All messages use a standard envelope:

{
  "protocol": "mcp-dashboard",
  "version": 2,
  "type": "MESSAGE_TYPE",
  "payload": { ... }
}

Key message types:

  • CONVERSATION_MESSAGE — Chat messages (role, content, attachments)
  • AGENT_STATE — State transitions (idle, thinking, tool_calling, streaming)
  • TOOL_RESULT — Tool execution results
  • STREAMING_TOKEN — Individual streaming tokens
  • CONVERSATION_HISTORY — Full conversation replay on connect
  • ACTIVITY_HISTORY — Activity stream replay on connect

Session Replay

When a browser connects (or reconnects), the dashboard automatically replays:

  1. Conversation history — All messages with their attachments, so the chat view is fully populated
  2. Activity history — Tool calls, results, reasoning steps, and user attachment events

This means you can refresh the browser at any time without losing context.

File Attachments in the Dashboard

The dashboard supports attaching files directly from the browser:

  • "+" button: Click to open a file picker
  • Drag-and-drop: Drag files onto the chat area
  • Clipboard paste: Paste images from the clipboard

Staged files appear as removable badges above the chat input.

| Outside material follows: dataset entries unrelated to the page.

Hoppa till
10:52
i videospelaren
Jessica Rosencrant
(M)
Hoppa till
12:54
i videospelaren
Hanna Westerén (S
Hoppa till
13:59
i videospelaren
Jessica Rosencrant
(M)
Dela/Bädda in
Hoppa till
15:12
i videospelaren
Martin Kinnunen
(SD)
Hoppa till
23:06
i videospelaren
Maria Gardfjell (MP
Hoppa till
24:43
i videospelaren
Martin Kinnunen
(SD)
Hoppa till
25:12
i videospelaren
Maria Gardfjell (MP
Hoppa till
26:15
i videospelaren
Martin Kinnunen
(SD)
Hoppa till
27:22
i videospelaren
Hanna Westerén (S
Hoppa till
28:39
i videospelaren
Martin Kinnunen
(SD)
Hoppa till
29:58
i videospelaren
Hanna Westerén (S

When sent, files are base64-encoded and transmitted over WebSocket to the bridge, which stages them on ChatContext.attachment_staging. The existing chat loop drains staging and processes attachments — the same pipeline used by the CLI /attach command.

Attachments render in message bubbles as:

  • Images <100KB: Inline thumbnail previews (clickable)
  • Images >100KB: Metadata badge (name + size)
  • Text files: Expandable code preview (first 2000 chars)
  • Audio: HTML5 audio player

See ATTACHMENTS.md for full attachment documentation.

Multi-Agent Support

The dashboard architecture supports multiple agents via the router. Each agent gets its own bridge instance and can have a dedicated agent terminal view. See src/mcp_cli/dashboard/MULTI_AGENT_SPEC.md for the multi-agent specification.